● **Stored items**:
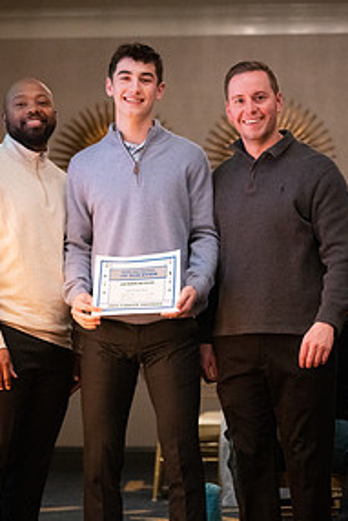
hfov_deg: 12.5
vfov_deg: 18.6
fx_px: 1593
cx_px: 168
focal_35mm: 110
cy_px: 295
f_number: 2.8
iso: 12800
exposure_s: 1/320
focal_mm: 70
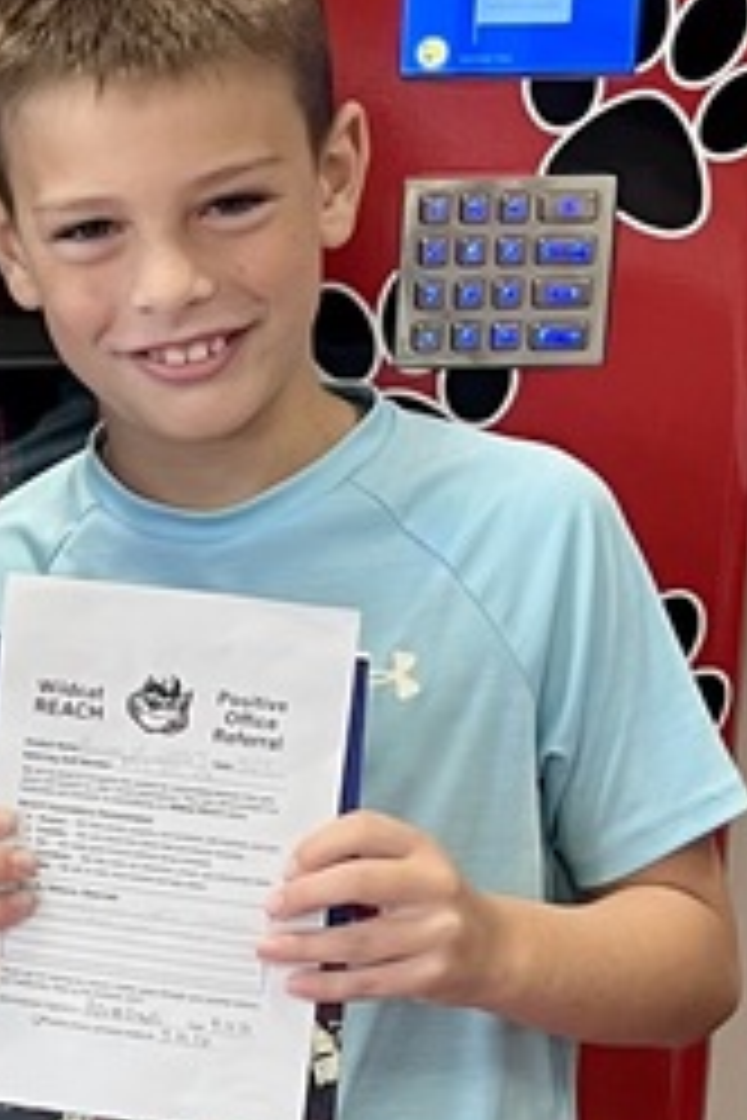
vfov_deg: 18.4
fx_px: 3455
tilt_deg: -16.1
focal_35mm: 111
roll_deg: +0.6
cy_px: 675
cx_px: -248
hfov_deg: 12.0
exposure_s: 1/67
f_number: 1.6
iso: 125
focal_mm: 5.1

● **TASK DESCRIPTION**: Set out exactly the lines from the one bearing "roll_deg: +0.6" through the end of the data, including both ends and omitting all others.

● **RESULT FOR THIS TASK**:
roll_deg: +0.6
cy_px: 675
cx_px: -248
hfov_deg: 12.0
exposure_s: 1/67
f_number: 1.6
iso: 125
focal_mm: 5.1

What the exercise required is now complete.